Ces différentes politiques ne traduisent pas forcément l'adoption d'une ligne claire des pouvoirs publics face à la question des RNI. Ainsi, peut-on retrouver les traces de plusieurs de ces politiques au même moment dans un pays. Par exemple, le Bénin a procédé à la catégorisation des populations avant de fixer ses valeurs limites, tout autant qu'il a adopté le statu quo sur les limites d'exposition en reproduisant des normes produites ailleurs, au motif du benchmarking. La cohabitation de règles multiples, et parfois antagonistes, n'est pas nouvelle dans l'élaboration des politiques publiques d'autant plus que l'absence de politique claire peut parfois être assimilée stratégiquement à une politique de l'absence comme énoncé précédemment.

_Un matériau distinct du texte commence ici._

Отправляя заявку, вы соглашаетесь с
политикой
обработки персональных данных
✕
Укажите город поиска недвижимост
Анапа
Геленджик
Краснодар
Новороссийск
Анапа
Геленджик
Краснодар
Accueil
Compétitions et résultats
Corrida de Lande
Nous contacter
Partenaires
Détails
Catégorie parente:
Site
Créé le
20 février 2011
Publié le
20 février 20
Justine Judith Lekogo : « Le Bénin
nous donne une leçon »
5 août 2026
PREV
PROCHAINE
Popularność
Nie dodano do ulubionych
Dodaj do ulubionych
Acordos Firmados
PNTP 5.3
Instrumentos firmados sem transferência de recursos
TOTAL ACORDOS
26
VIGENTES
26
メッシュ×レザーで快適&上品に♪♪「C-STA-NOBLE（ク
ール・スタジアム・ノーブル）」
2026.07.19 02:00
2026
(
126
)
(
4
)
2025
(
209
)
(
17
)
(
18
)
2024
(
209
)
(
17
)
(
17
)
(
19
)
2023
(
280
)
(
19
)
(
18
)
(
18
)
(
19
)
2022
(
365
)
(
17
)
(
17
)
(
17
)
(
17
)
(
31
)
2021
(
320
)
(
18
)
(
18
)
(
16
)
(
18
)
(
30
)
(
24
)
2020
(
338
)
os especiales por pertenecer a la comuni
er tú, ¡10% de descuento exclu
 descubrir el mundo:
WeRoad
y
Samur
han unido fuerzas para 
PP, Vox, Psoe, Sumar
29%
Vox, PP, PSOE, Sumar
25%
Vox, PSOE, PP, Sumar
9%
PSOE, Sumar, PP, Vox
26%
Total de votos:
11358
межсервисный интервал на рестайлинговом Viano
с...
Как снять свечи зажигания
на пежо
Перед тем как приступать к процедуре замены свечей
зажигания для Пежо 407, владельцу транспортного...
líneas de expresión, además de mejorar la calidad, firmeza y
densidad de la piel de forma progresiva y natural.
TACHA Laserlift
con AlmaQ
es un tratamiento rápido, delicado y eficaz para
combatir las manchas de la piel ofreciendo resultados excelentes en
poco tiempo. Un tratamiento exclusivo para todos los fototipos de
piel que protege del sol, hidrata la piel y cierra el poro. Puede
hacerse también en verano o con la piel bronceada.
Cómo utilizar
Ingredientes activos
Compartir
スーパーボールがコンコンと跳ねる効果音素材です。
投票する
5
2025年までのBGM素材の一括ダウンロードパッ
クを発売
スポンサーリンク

Le modèle de précaution en œuvre de facto au Bénin tout comme au Sénégal relève à première vue d'une politique fondée sur l'établissement de valeurs limites d'exposition. En effet, le Bénin a entrepris sous l'impulsion de l'ARCEP, une réflexion destinée à établir des valeurs limites d'exposition, sur la base desquelles différents équipements peuvent être homologués. Comme souvent dans ce type d'activité, le recours à la consultance reste dans les pays ouest-africains (et probablement ailleurs) l'une des modalités principales d'initiation des réformes. Le benchmarking a été l'une des voies pour fixer ces valeurs-limites. En d'autres termes, dans des environnements où la recherche technologique est peu ou pas développée, comme au Bénin, de nouvelles études scientifiques n'ont pas été menées pour définir les valeurs seuils : le benchmarking a permis de figurer par comparaison de pratiques les valeurs à insérer dans le cadre réglementaire alors même que les valeurs seuils utilisées par différents pays connaissent parfois d’importants écarts. Avec sa généralisation, le benchmarking, est devenu un important outil de gouvernance aux mains des consultants divers, tout en évitant aux agences publiques comme les Autorités de régulation, d'investir massivement dans une recherche a priori onéreuse. Il apparaît qu'il est en l'espèce une copie de mesures appliquées dans d'autres contextes et ceci indifféremment de la nature du contexte de base. La différenciation des

contextes sociologiques et économiques, mais aussi technologiques et sanitaires reste peu prise en compte par les pratiques du benchmarking alors même que les missions de la plupart des Autorités de régulation incluent un volet recherche lié au développement du secteur. Dans tous les cas, le raccourci du benchmarking appliqué par des cabinets de consultance, a permis au projet de régulation des RNI au Bénin d'établir des normes servant de référence et de guide aux opérateurs de télécommunications et aux prestataires commercialisant des appareils pouvant potentiellement émettre des RNI, autrement dit tout appareil utilisant des fréquences relevant des domaines civil et militaire147.